C’est d’ailleurs la conclusion à laquelle était parvenue, l’an dernier, la concertation nationale sur la vaccination, pilotée par le professeur Alain Fischer, qui insistait sur l’importance de plusieurs mesures : écoute de la population et des professionnels, transparence de l’information et des experts, diffusion d’informations validées, implication de l’école, campagnes de sensibilisation dans les médias ou encore facilitation de la pratique de la vaccination. C’est en complément de ces actions que le comité recommandait l’élargissement des obligations vaccinales de l’enfant. Il recommandait également la prise en charge à 100 % des vaccins obligatoires. C’est l’ensemble de ces axes qu’il faut appliquer pour réussir.

Une politique de prévention en santé doit s’attaquer aux causes : au tabac, certes, mais aussi à l’alcool, aux polluants, dont ceux de l’air, et aux substances chimiques, notamment aux perturbateurs endocriniens, dont le rôle dans l’accroissement de nombreuses pathologies se révèle, au fil des études scientifiques, bien plus important que ce que l’on imaginait. Que vienne le temps où la loi s’appuiera sur des recettes prélevées sur les polluants de l’alimentation pour financer un fonds alimentation-santé ainsi qu’une politique plus active en la matière !

À l’aune des évolutions sanitaires et sociales, notre système doit évoluer, et vite. C’est sans doute consciente de cette situation que vous avez introduit l’article 35 dans ce projet de loi, un article qui suscite l’intérêt, en raison des perspectives qu’il ouvre, mais qui ne doit pas terminer en déceptions multiples. Nous approuvons cette volonté, mais il faudra mieux en préciser les objectifs : la lutte contre les inégalités, la prévention et la participation des usagers sont essentielles et les modes d’organisation doivent se penser avec les territoires.
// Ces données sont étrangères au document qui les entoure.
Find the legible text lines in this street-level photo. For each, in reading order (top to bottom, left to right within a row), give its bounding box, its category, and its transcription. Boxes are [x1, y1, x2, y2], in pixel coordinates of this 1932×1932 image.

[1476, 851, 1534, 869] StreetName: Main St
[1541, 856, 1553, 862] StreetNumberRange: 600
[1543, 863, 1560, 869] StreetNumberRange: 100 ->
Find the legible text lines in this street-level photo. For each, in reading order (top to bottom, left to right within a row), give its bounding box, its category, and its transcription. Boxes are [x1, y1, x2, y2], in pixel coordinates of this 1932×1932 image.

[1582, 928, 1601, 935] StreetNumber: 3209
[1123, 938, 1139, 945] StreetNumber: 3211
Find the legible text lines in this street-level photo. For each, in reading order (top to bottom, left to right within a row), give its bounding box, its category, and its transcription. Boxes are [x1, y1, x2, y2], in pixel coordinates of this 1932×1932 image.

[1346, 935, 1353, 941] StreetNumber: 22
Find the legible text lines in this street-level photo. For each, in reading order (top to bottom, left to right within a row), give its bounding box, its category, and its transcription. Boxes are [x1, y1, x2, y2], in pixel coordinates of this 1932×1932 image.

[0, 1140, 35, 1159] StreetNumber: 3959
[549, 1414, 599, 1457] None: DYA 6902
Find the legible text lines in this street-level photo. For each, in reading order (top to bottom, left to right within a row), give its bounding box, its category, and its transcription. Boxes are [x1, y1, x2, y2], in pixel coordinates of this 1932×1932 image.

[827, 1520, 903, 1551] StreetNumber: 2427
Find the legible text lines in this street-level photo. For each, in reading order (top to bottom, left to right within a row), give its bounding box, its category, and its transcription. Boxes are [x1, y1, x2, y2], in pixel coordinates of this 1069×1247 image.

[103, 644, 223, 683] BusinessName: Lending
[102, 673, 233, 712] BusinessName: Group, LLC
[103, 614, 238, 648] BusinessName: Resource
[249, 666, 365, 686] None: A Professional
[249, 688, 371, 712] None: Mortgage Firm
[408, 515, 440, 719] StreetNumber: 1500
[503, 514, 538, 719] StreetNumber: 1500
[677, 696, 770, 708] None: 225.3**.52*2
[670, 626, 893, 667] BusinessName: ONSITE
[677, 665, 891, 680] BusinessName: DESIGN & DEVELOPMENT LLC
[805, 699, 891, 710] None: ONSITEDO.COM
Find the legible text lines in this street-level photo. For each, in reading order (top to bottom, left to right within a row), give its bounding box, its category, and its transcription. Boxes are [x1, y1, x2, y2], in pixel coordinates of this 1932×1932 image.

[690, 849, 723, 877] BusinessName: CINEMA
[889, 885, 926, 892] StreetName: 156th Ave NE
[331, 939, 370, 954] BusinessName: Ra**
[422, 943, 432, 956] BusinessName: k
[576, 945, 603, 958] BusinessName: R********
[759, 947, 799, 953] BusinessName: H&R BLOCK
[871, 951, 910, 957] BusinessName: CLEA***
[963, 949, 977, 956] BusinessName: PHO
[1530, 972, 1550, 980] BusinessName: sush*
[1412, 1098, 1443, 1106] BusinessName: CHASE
Madame la ministre, votre projet contient des pistes intéressantes, mais aussi des ambiguïtés, relatives par exemple au tiers payant intégral, et il ne faudrait pas que cette ambiguïté se mue en un rendez-vous manqué avec la réduction des inégalités sociales. C’est un objet précieux, car il s’agit de la sécurité sociale et, au fond, pour ce qui concerne la santé, de la capacité de notre pays à réaliser de nouveaux progrès.

Madame la ministre, ne nous décevez pas, portez la santé publique, toute la santé publique. C’est cela qui nous anime et qui fondera nos positions dans la discussion qui s’ouvre.